Correlation? Yes. Causation? Needs more work.
Nevin found much more correlation. He found the same match in other countries around the world (all countries he examined). He found the same match in various cities around the country, he found the same match in various neighborhoods. Nevin even found data that matched lead levels in children with arrest rates when those children grew into adults. That's a very high level of correlation.
So, we're done? A wise scientist would look for more.
And we do have – some – more.
We have lots of evidence of lead's effect on the brain. It lowers IQ and it also messes with the part of the brain that does aggression control, attention, and verbal reasoning. The effect is more pronounced in boys. Those who have been poisoned by lead may have just enough drop in reasoning and aggression control to push them into a life of crime.

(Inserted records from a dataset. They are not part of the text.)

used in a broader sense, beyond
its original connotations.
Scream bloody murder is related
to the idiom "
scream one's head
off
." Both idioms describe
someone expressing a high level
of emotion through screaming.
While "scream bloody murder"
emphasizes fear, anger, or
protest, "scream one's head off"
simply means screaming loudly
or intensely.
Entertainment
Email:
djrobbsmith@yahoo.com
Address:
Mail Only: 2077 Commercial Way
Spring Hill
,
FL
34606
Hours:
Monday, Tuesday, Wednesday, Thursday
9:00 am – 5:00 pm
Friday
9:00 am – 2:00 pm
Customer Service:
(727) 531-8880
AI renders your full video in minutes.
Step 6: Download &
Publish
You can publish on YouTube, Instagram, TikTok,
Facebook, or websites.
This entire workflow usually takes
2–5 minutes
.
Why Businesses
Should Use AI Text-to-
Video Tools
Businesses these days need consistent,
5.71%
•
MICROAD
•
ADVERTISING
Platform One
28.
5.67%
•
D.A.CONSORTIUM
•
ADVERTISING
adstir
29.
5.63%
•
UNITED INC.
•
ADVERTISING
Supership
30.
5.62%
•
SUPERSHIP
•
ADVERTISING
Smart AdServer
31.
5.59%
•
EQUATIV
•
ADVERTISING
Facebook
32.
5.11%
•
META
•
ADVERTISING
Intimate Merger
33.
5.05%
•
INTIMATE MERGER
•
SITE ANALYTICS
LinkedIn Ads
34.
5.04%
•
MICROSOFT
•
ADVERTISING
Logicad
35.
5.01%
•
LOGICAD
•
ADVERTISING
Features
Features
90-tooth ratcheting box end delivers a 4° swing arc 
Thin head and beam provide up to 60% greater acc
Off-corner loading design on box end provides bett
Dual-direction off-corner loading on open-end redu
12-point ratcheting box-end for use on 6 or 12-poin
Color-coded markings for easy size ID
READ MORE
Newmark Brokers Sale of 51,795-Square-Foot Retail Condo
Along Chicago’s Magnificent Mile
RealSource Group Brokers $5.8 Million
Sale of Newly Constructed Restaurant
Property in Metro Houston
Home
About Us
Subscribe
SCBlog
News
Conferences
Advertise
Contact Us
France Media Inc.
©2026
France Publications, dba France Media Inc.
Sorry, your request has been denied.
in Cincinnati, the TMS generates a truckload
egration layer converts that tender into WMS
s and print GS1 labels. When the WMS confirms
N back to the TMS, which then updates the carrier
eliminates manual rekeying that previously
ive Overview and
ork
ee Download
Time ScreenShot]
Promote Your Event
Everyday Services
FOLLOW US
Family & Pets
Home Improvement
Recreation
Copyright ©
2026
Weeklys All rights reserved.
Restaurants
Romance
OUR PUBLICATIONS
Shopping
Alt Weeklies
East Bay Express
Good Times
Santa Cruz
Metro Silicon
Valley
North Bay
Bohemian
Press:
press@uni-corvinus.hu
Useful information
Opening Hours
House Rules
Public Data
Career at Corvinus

Is that enough to say that lead is the cause of the level of crime? Nevin thinks it is. One reason I wrote this post is his reliance on correlation isn't supposed to be proof. From this conclusion Nevin has a few things that concern him. Old houses still have lead paint. All that lead in gasoline that was released into the atmosphere is now settled into soil and kids play in the dirt (which is why the crime rate in 2009 is higher than the crime rate in 1960, even though the level of lead in gasoline 2009 is the same as in 1937).
Alas, various people that work in criminology haven't bought Nevin's idea. That would mean giving up on their own pet projects. Prison officers are still likely to push more prisons as the answer. Conservatives still want to blame lefty soft-on-crime policies.

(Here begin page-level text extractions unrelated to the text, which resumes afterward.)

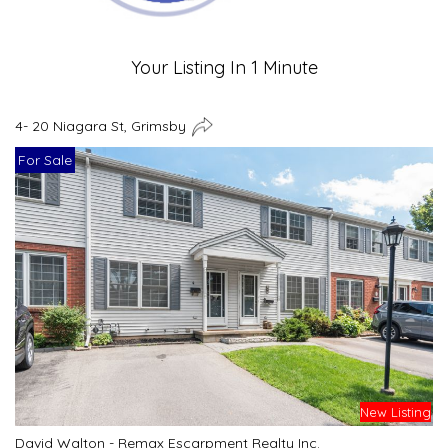
Your Listing In 1 Minute
4- 20 Niagara St, Grimsby
For Sale
New Listing
David Walton - Remax Escarpment Realty Inc.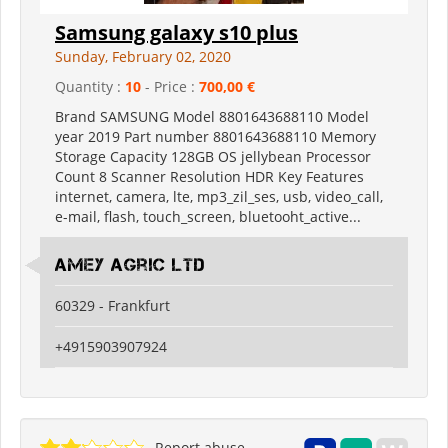
Samsung galaxy s10 plus
Sunday, February 02, 2020
Quantity :
10
- Price :
700,00 €
Brand SAMSUNG Model 8801643688110 Model
year 2019 Part number 8801643688110 Memory
Storage Capacity 128GB OS jellybean Processor
Count 8 Scanner Resolution HDR Key Features
internet, camera, lte, mp3_zil_ses, usb, video_call,
e-mail, flash, touch_screen, bluetooht_active...
Amey Agric Ltd
60329 - Frankfurt
+4915903907924
Report abuse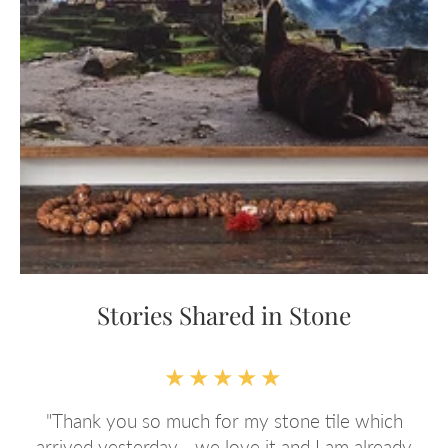
Stories Shared in Stone
★★★★★
Best service EVER! Just purchased a second gift
y
for a friend's birthday amazing quality and service.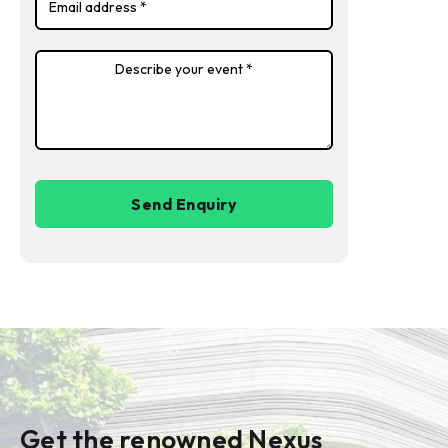
Get the renowned Nexus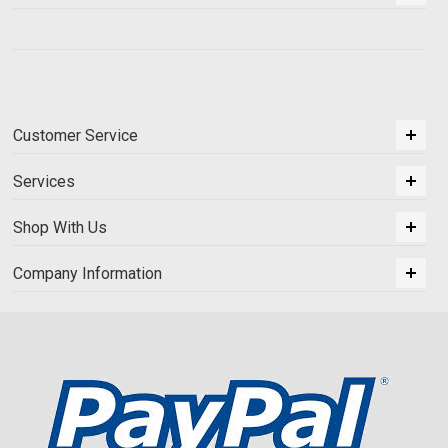
Customer Service
Services
Shop With Us
Company Information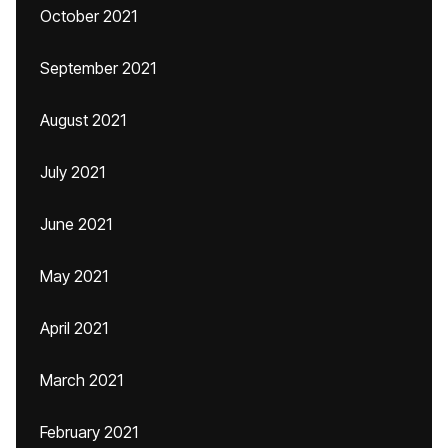
October 2021
September 2021
August 2021
July 2021
June 2021
May 2021
April 2021
March 2021
February 2021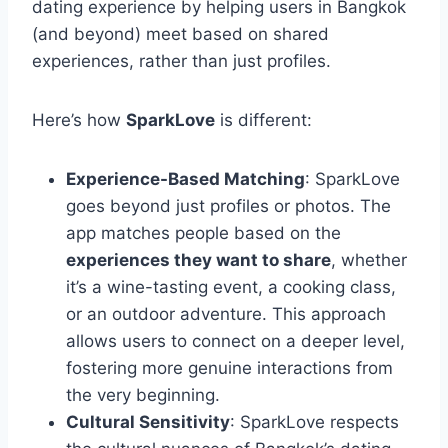
dating experience by helping users in Bangkok
(and beyond) meet based on shared
experiences, rather than just profiles.
Here’s how
SparkLove
is different:
Experience-Based Matching
: SparkLove
goes beyond just profiles or photos. The
app matches people based on the
experiences they want to share
, whether
it’s a wine-tasting event, a cooking class,
or an outdoor adventure. This approach
allows users to connect on a deeper level,
fostering more genuine interactions from
the very beginning.
Cultural Sensitivity
: SparkLove respects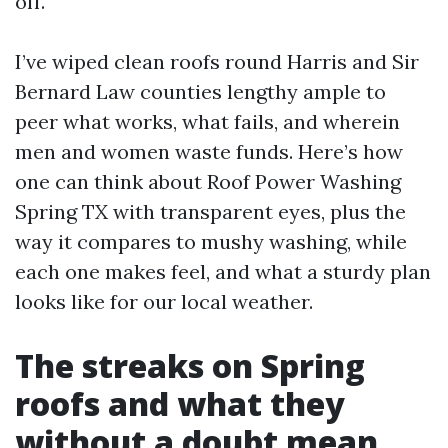
off.
I’ve wiped clean roofs round Harris and Sir
Bernard Law counties lengthy ample to
peer what works, what fails, and wherein
men and women waste funds. Here’s how
one can think about Roof Power Washing
Spring TX with transparent eyes, plus the
way it compares to mushy washing, while
each one makes feel, and what a sturdy plan
looks like for our local weather.
The streaks on Spring
roofs and what they
without a doubt mean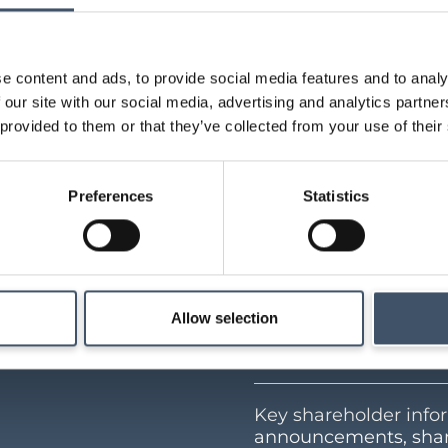
-linked fundamentals of the adjacent large format 
o-forma LTV is 36%, with the portfolio WAULT at 1
e content and ads, to provide social media features and to analy
 our site with our social media, advertising and analytics partn
 provided to them or that they’ve collected from your use of their
Preferences
Statistics
Allow selection
Investor Cen
Key shareholder infor
announcements, shar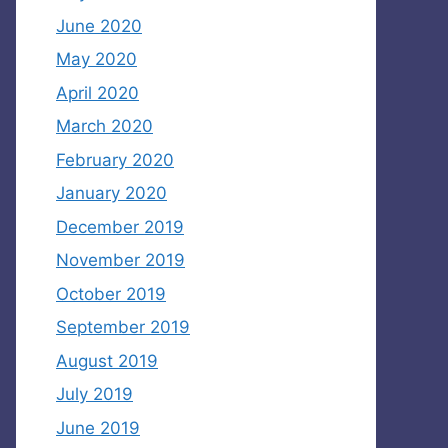
June 2020
May 2020
April 2020
March 2020
February 2020
January 2020
December 2019
November 2019
October 2019
September 2019
August 2019
July 2019
June 2019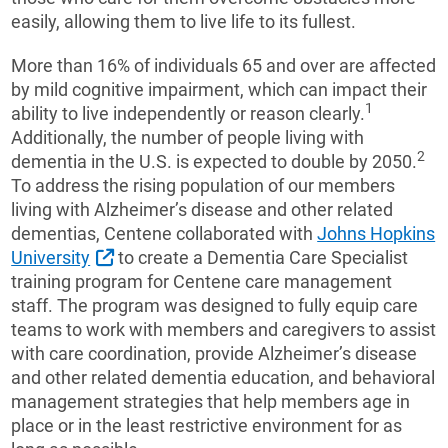
easily, allowing them to live life to its fullest.
More than 16% of individuals 65 and over are affected
by mild cognitive impairment, which can impact their
1
ability to live independently or reason clearly.
Additionally, the number of people living with
2
dementia in the U.S. is expected to double by 2050.
To address the rising population of our members
living with Alzheimer’s disease and other related
dementias, Centene collaborated with
Johns Hopkins
External Link
University
to create a Dementia Care Specialist
training program for Centene care management
staff. The program was designed to fully equip care
teams to work with members and caregivers to assist
with care coordination, provide Alzheimer’s disease
and other related dementia education, and behavioral
management strategies that help members age in
place or in the least restrictive environment for as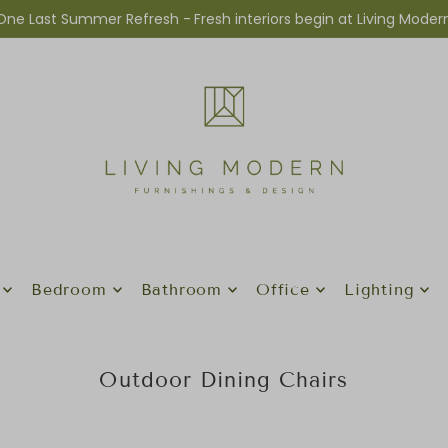
One Last Summer Refresh -
Fresh interiors begin at Living Moder
Bedroom
Bathroom
Office
Lighting
Outdoor Dining Chairs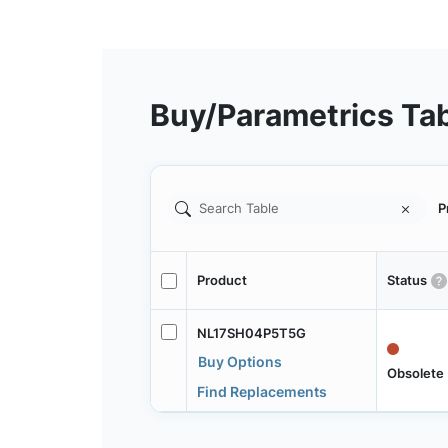
Buy/Parametrics Ta
P
Product
Status
NL17SH04P5T5G
Buy Options
Obsolete
Find Replacements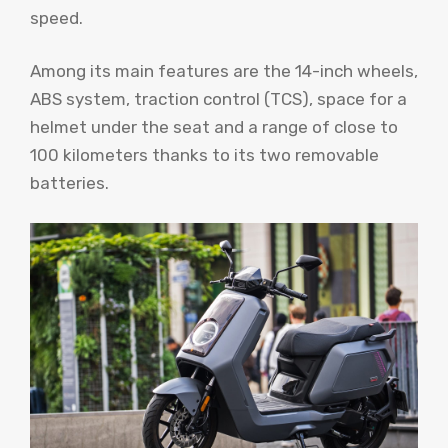
speed.
Among its main features are the 14-inch wheels,
ABS system, traction control (TCS), space for a
helmet under the seat and a range of close to
100 kilometers thanks to its two removable
batteries.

Getting rid of lead in houses and in soil is possible, at the cost of perhaps $20 billion a year for 10 years. But the return – in higher IQ, in lower medical costs, in lower crime rates – would be about $200 billion a year, a hefty 10-1 return rate. We could also save on the cost of building prisons. Alas, the GOP brand of mathematics doesn't work like that.
If lead in the environment and in people is a big contributor to the crime rate then look for a big spike in the crime rate in Flint around 2037.
This ends today's lesson in correlation. I'm sure my friend and debate partner will grade my descriptions of correlation and its use in science. I'll let you know if I flunked.